Pasadas las diez de la noche del domingo 12 de junio de 1994, la celebridad del deporte y el cine estacionó en la puerta de la casa de Nicole Brown, su ex esposa. Tenía una gorra, guantes, un cuchillo y ganas de matar. Asesinó a la mujer y a Ronald Goldman, un joven de 25 años que estaba ahí por una casualidad. La secuencia de un doble crimen por el que resultó absuelto, “el juicio del siglo” y su extraña confesión.
Nicole y OJ se habían conocido en 1977 en un club nocturno de Beverly Hills. Él jugaba su último año en Buffalo Bills -ya había sido el líder anotador y el jugador más valioso de la NFL- y participaba en la miniserie de televisión Roots y en la película de suspenso The Cassandra Crossing. Ella quería ser modelo y fotógrafa, trabaja como moza y nunca había oído del corredor estrella de la liga de fútbol americano devenido a actor. Él la sedujo. Ella se enamoró. Él llevaba una década de casado con Marguerite Whitley y era padre de Arnelle, Jason y Aaren, quien nació ese mismo año y murió trágicamente cuando aún era una bebé de meses.
Ella tenía 18 años. Él, 30. La relación, dentro de la clandestinidad, había escalado a la formalidad. Ella abandonó la universidad y fue a convivir con él. El proceso de separación de su primera esposa demoró dos años: se divorciaron en 1979, pero el matrimonio había fracasado hace tiempo. El 21 de julio de 1984, cuatro años después de su retiro deportivo, OJ Simpson corrió por la ruta de la costa del Pacífico con la llama olímpica. Asumió el paso por la California Incline, un tránsito en pendiente ascendente por Santa Mónica. “Cada vez que pensaba que me estaba cansando de subir esa colina, escuchaba los aplausos de la multitud y eso me mantenía adelante”, dijo. Su foto con la insignia del olimpismo fue tapa de Los Angeles Times. Detrás de él, corría su por entonces novia Nicole Brown.
Se casaron al año siguiente, el 2 de febrero, y el 17 de octubre nació Sydney, su primera hija. Tres años después, el 6 de agosto de 1988, nació Justin, el segundo y último hijo de la pareja. Pero nada era tan idílico como se suponía. Simpson justificaba sus infidelidades diciéndole a su mujer que había engordado demasiado en el embarazo. El abuso psicológico escalaba progresivamente. El abuso físico crecía aceleradamente. El primero de enero de 1989, la policía llegó a la casa. Ella, dice el New York Times, “salió corriendo de entre los arbustos gritando: ‘¡Me va a matar! ¡Me va a matar!’”. Estaba herida: tenía el labio cortado, un ojo morado y un moretón en el cuello. Debió recibir asistencia en un hospital.

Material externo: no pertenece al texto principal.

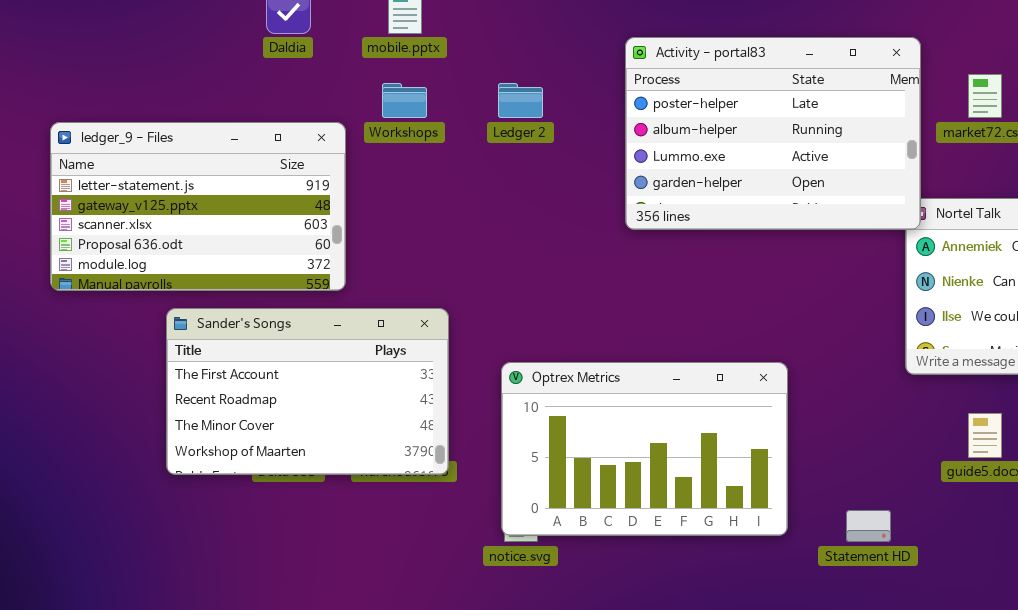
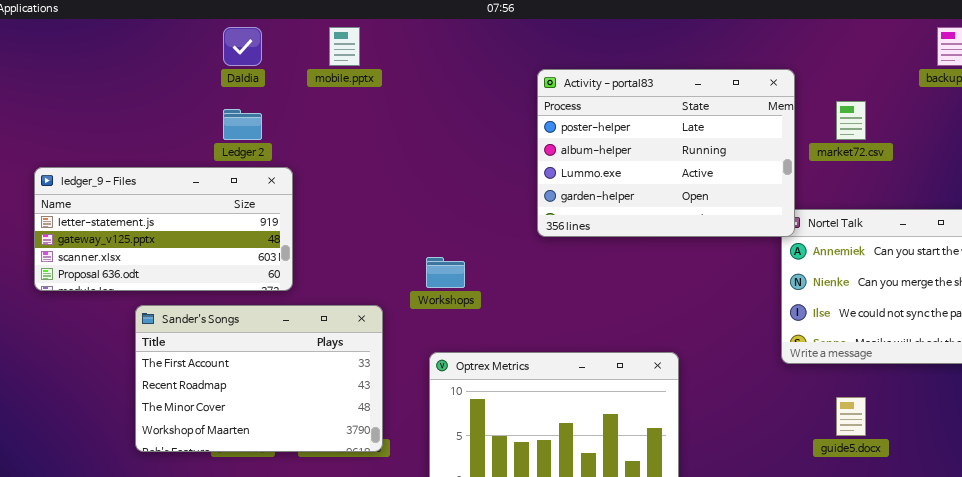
Workshops: [382,83,427,118] -> [426,257,465,288], moved
Ledger 2: [498,83,543,118] -> [223,109,262,140], moved
ledger_9 - Files: [50,122,346,291] -> [34,167,293,291], resized

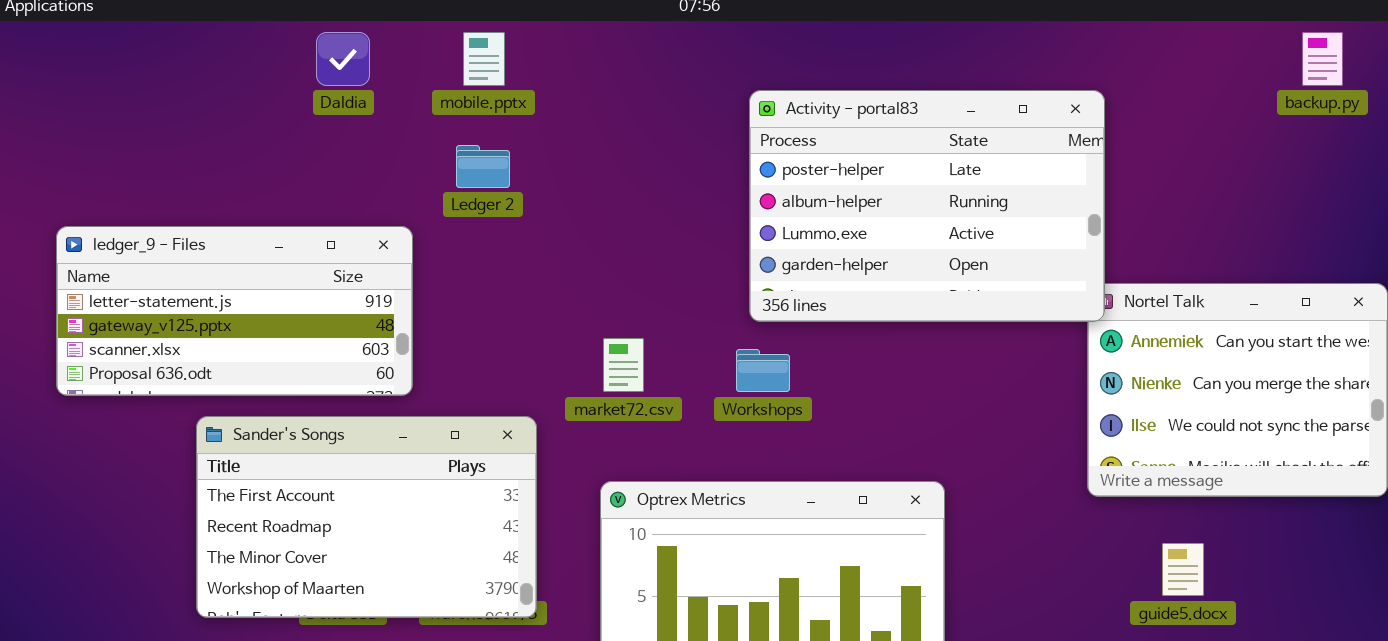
market72.csv: [836,101,866,140] -> [603,338,644,392], moved
Ledger 2: [223,109,262,140] -> [456,145,510,188], moved
Workshops: [426,257,465,288] -> [736,349,790,392], moved

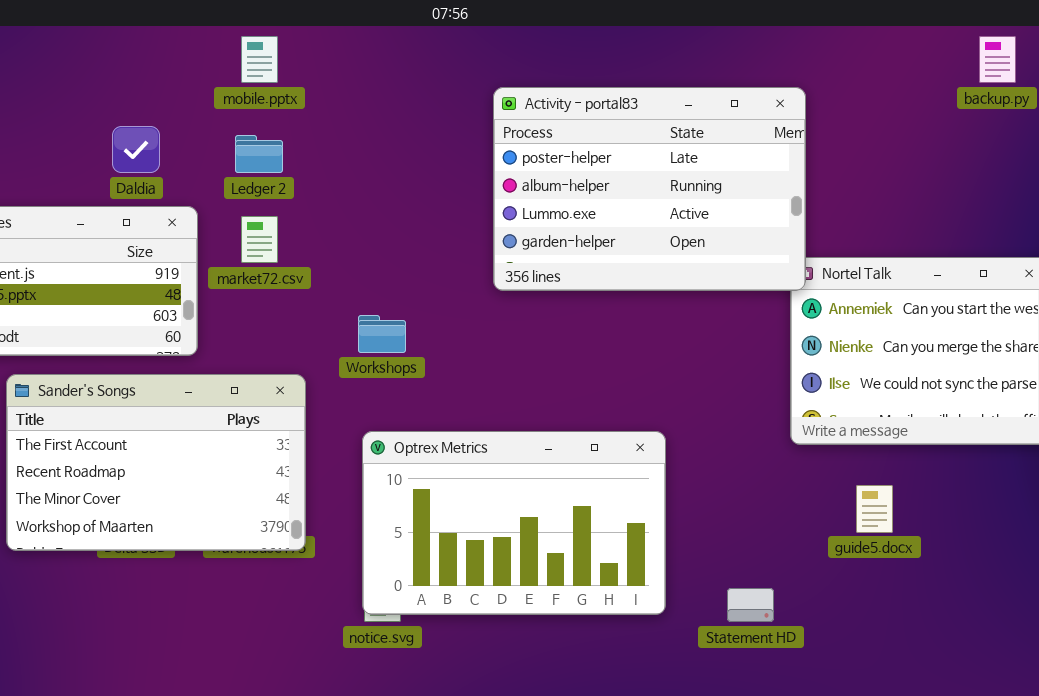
Daldia: [316,32,370,86] -> [112,126,160,173], moved
market72.csv: [603,338,644,392] -> [241,216,278,263], moved
Workshops: [736,349,790,392] -> [358,315,406,353], moved

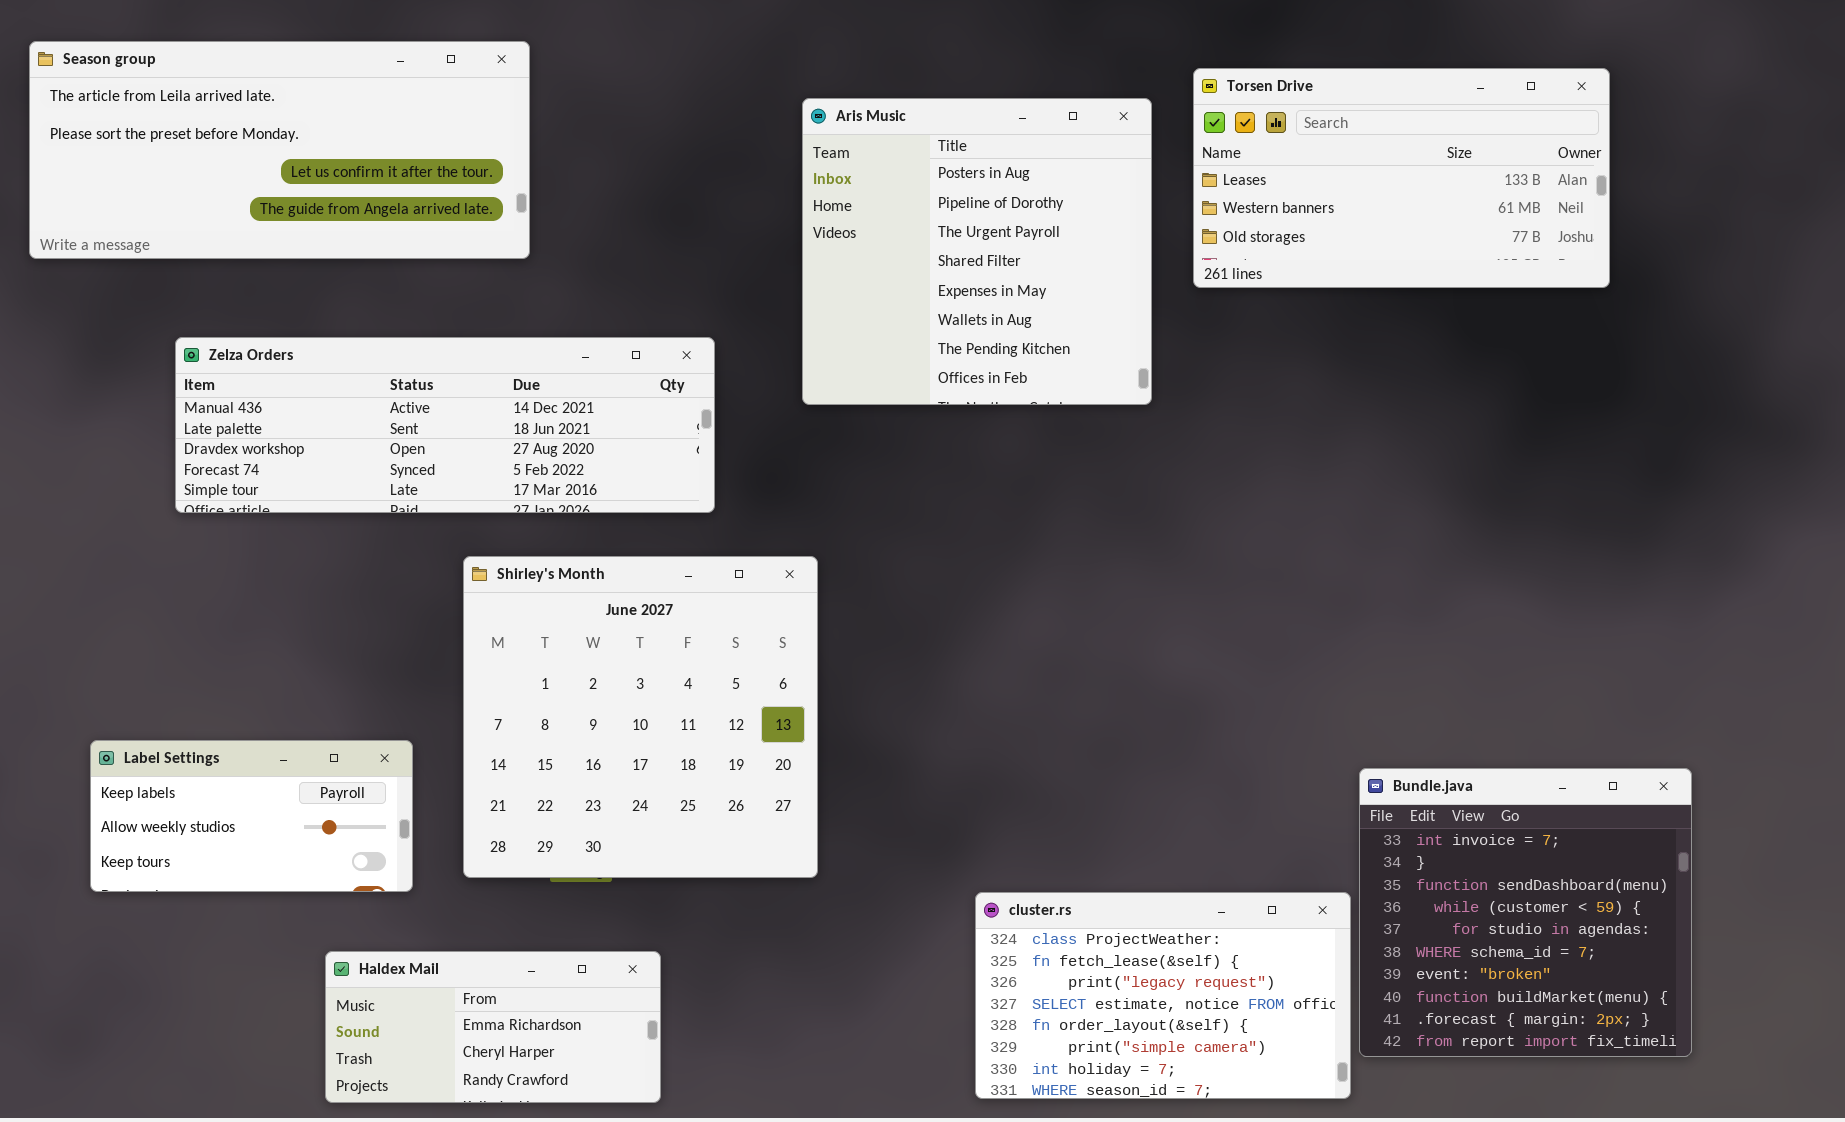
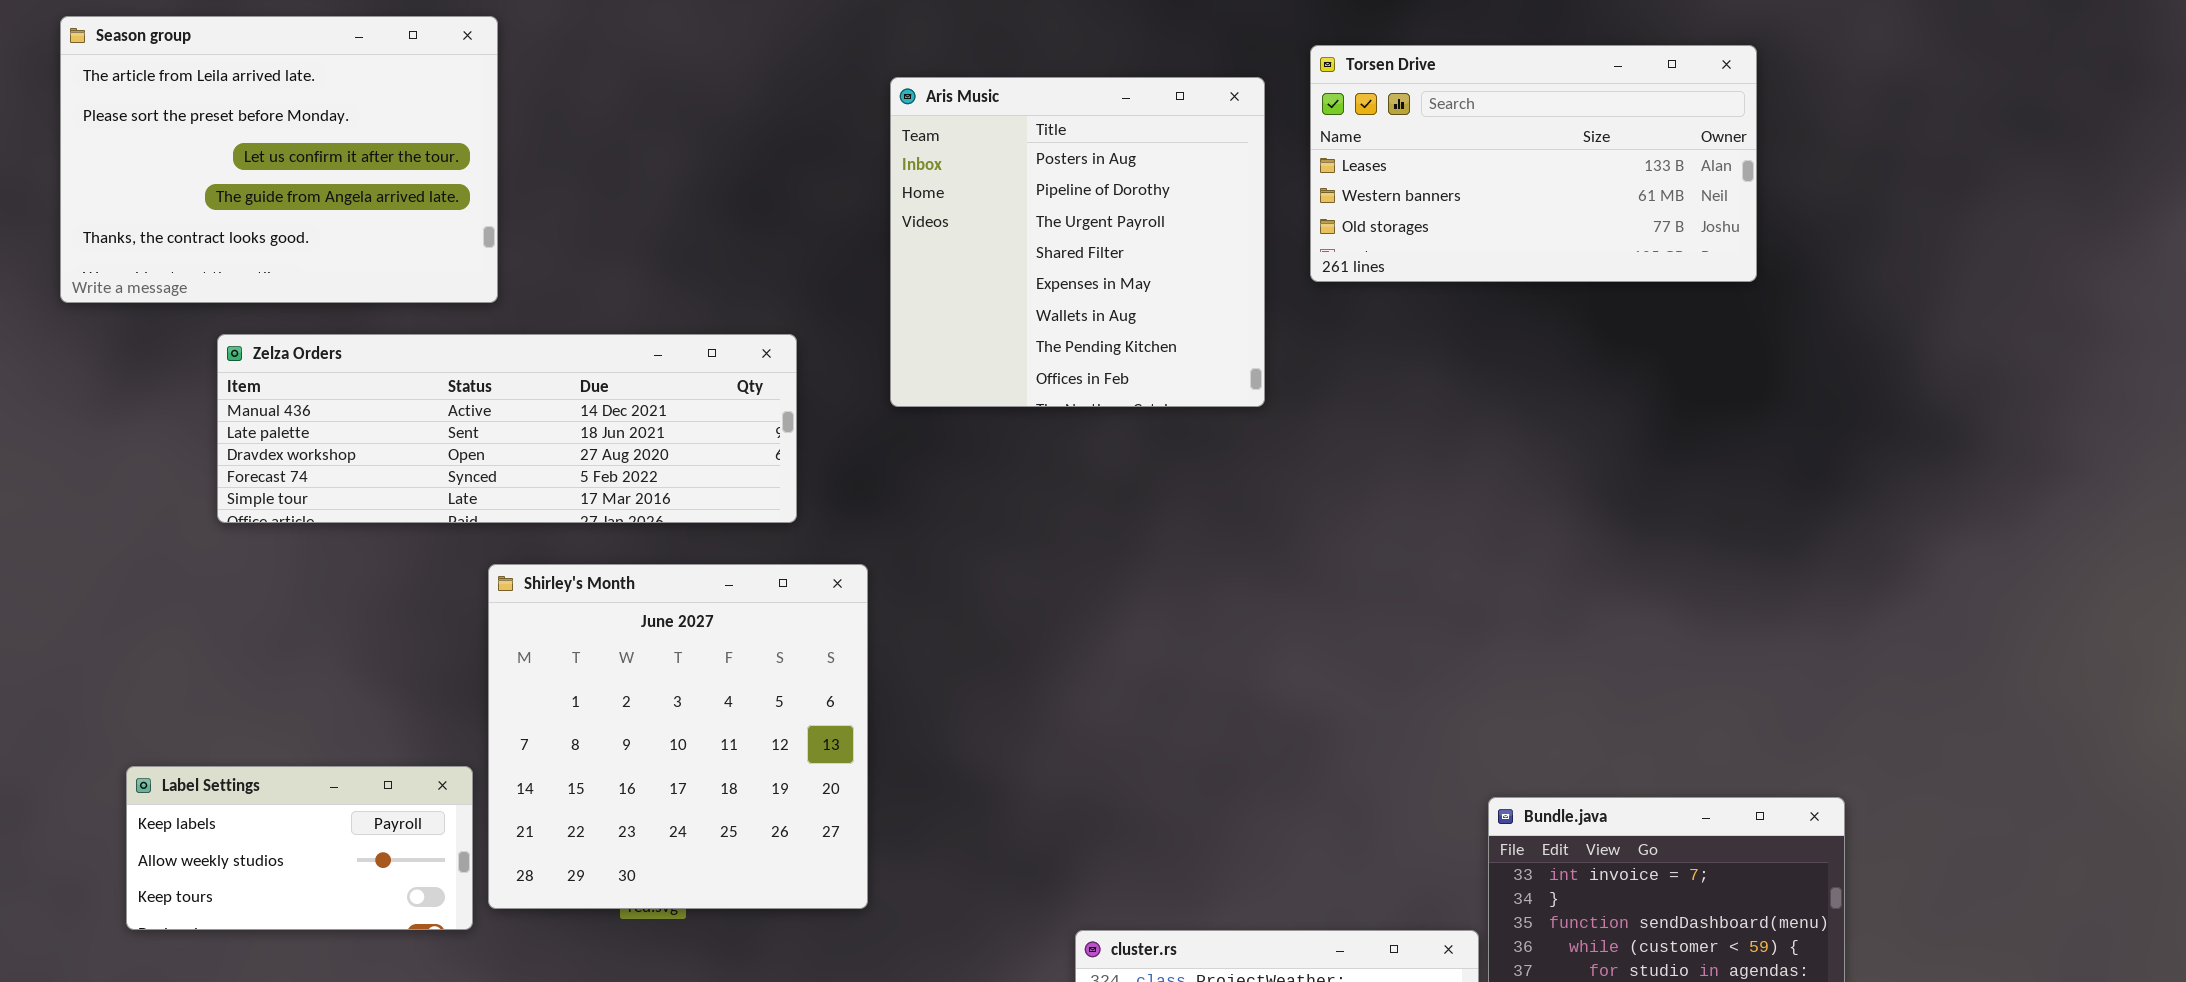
Season group: [29,41,530,259] -> [60,16,498,303], resized
Shirley's Month: [463,556,818,878] -> [488,564,868,909], moved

No era la primera vez que la policía acudía a su mansión en Brentwood. Las denuncias no eran nuevas. Peor: estaban naturalizadas por su entorno y por los organismos de seguridad, que relativizaban la violencia de género, en un signo cultural de época. Habían sido nueve las llamadas de Nicole Brown a la policía de Los Ángeles para exigir que detuvieran las amenazas y agresiones de su marido. El incidente de Año Nuevo fue un pequeño umbral en la vida del popular OJ. Lo arrestaron y lo acusaron de abuso conyugal. No se opuso: fue sentenciado, cuatro meses después, a brindar ciento veinte horas de servicio comunitario, a pagar una multa ínfima y a someterse a dos años en libertad condicional.
El vínculo amoroso había perecido. La relación subsistía por conveniencia comercial. Nadie creía que los abusos eran tales como ella los graficaba. Ni siquiera sus padres, que la instigaban a que no se divorciara. Se presume que Simpson tentó a su suegro con un acuerdo económico para que ella llamara a uno de sus sponsors y los convenciera de que, en verdad, la ex estrella de fútbol americano no era un padre violento o un ciudadano americano salvaje. Nicole Brown solicitó el divorcio el 25 de febrero de 1992: argumentaba “diferencias irreconciliables”.